This is a bit of a long-winded "series" of questions, but they all revolve around the same topic and are correlated.
I remember reading somewhere, either on a D.R course or D.R documentation that, depending on how you select your FD, D.R will train multiple models on some copy of your dataset corresponding to different forecast distances, keeping into acount the upper limit set by you.
To validate this, using the "Store_Sales_Daily_training.csv" dataset, with 942 records, in an AutoTS forecasting-based project, I varied the Forecasting Distance, keeping everything else the same (i.e. Holdout+Backtests, FDW etc..).
This is how the # of rows in the derived dataset varied with varying FDs:
With a FDW of [-35,0], 90 day holdout set, 5 day gap, 2 backtests+Holdout:
FD: +6 to +6 = 870 rows
FD: +1 to +1 = 875 rows
FD: +1 to +30 = 25,380 rows
Having said all this, this raises a few questions.
Assuming D.R does in fact train multiple models on copies of the dataset for different FDs, and assuming you want to train for a FD of +1 to +5:
Is D.R testing multiple FDs per unit of time, incrementaing by 1 unit of time as it goes on? (i.e. training on +1 to +1 | +2 to +2 | ... | +5 to +5)
Is D.R testing the FDs in a range format, incrementing by 1 unit of time as it goes on? (i.e. +1 to +2 | +1 to +3 | ... | +1 to +5)?
After model training and into model deployment, are these extra "hypothetical" models different from each other in that they were each used optimized for different FD ranges? P.S (If they are different, how are these multiple models being handled in deployment?)
Is D.R using the same model and gradually or sequentially training it on tougher ranges of FDs every time until it gets to your desired FD?
In the D.R course, "Lab: Build a Time Series Model", they use a training dataset called "Store_Sales_Daily_training.csv" as outlined above. This training dataset contains 942 records in total. When uploaded to D.R as an AutoTS project with a FDW of [-35, 0], a FD of [1, 30], a holdout set of 90 days and a gap length of 5 one would expect the available training data to be a total of: 942 - (1+35+90) = 821 (p.s Not sure if Gap Length also affects available training data).

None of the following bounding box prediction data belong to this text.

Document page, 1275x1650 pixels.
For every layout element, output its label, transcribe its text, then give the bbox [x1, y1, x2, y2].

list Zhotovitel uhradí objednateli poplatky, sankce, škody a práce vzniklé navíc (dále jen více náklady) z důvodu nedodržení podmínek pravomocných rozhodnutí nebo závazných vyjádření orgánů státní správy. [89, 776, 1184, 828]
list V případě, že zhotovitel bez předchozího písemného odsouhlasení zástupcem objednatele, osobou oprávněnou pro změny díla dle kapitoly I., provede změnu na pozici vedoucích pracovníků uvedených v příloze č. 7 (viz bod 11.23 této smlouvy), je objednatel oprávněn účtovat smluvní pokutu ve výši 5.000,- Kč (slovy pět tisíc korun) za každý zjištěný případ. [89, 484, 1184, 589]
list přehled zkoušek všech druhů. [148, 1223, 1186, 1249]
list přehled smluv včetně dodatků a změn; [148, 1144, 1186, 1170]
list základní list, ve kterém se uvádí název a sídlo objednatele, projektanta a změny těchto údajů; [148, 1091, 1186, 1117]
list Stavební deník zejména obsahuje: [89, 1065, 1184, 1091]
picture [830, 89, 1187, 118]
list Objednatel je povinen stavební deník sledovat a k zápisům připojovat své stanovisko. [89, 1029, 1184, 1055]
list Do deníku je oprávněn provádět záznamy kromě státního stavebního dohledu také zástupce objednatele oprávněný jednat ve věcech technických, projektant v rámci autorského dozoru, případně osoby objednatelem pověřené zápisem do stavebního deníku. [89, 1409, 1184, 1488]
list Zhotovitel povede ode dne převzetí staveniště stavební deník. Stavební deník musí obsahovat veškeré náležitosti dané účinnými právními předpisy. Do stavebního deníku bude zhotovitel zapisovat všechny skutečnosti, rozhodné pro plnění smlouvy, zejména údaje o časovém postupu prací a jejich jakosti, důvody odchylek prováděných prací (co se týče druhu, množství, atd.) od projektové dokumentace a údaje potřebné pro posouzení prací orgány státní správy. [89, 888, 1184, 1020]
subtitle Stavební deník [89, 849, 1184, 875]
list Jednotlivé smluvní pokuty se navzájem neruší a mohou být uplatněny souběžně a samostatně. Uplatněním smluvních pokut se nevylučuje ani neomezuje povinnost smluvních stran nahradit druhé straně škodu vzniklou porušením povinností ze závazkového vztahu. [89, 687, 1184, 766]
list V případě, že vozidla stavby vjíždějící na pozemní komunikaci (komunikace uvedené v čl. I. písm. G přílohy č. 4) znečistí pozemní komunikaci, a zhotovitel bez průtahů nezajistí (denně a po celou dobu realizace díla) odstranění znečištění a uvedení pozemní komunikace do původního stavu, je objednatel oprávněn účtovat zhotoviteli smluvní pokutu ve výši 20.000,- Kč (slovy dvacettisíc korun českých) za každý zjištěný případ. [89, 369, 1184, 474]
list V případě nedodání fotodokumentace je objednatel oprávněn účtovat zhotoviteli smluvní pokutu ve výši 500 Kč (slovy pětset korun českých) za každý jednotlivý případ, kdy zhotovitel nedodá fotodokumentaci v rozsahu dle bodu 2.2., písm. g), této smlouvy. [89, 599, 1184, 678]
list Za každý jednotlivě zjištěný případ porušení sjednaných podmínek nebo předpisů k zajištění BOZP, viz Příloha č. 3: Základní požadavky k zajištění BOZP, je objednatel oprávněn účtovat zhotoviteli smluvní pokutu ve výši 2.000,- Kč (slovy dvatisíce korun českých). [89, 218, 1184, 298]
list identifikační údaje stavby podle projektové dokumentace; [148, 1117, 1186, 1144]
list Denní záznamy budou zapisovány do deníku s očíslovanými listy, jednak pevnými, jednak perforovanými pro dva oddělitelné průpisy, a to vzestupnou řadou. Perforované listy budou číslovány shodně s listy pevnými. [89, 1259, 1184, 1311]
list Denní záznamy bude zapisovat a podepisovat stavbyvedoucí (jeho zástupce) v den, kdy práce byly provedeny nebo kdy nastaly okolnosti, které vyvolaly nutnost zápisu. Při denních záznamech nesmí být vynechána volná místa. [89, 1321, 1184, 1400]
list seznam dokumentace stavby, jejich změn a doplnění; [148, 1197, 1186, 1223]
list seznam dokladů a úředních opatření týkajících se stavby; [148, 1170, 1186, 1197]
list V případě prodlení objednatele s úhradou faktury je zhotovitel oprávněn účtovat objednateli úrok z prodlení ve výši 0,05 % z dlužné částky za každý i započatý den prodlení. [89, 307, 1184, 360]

According to D.R, however, under the Derived Modeling Data -> View more info tab , the new derived dataset contains a total of 25,380 rows across all forecast distances since D.R mentions that for each forecast unit of distance, it create a model, and consequently, a copy of the dataset to train with.
If we divide this value by the FD value (i.e. 30), we can get the # of records per forecast distance that D.R is training on. So if we were to devide 25,380 rows by the # of forcast distance days we should get what I expect, which is 821 but instead I get 846 which is not equal to 821. Where did the extra 25 rows come from? What did I miss?
This is just one example taking a FD of +1 to +30. If you calculate what should the resulting amount of rows be for a FD of +1 to +1 or +6 to +6, it doesn't add up.
Any help on the aforementioned questions would be much appreciated.
From the Time Series: Session A course, whether DataRobot creates 1 model or 5 separate models in forecasting is determined by the type of model. For instance, Elastic nets create multiple models for each time period where as XG boost does not use multiple models, instead a time parameter is passed to one model.
For Elastic nets (Elastic Nets Docs ) this would look like:
1. Is D.R testing multiple FDs per unit of time, incrementaing by 1 unit of time as it goes on (i.e. training on +1 to +1 | +2 to +2 | ... | +5 to +5)
I haven't yet done the maths on your rows, but I can confirm from testing that gap (COG) definitely does reduce the amount of training data.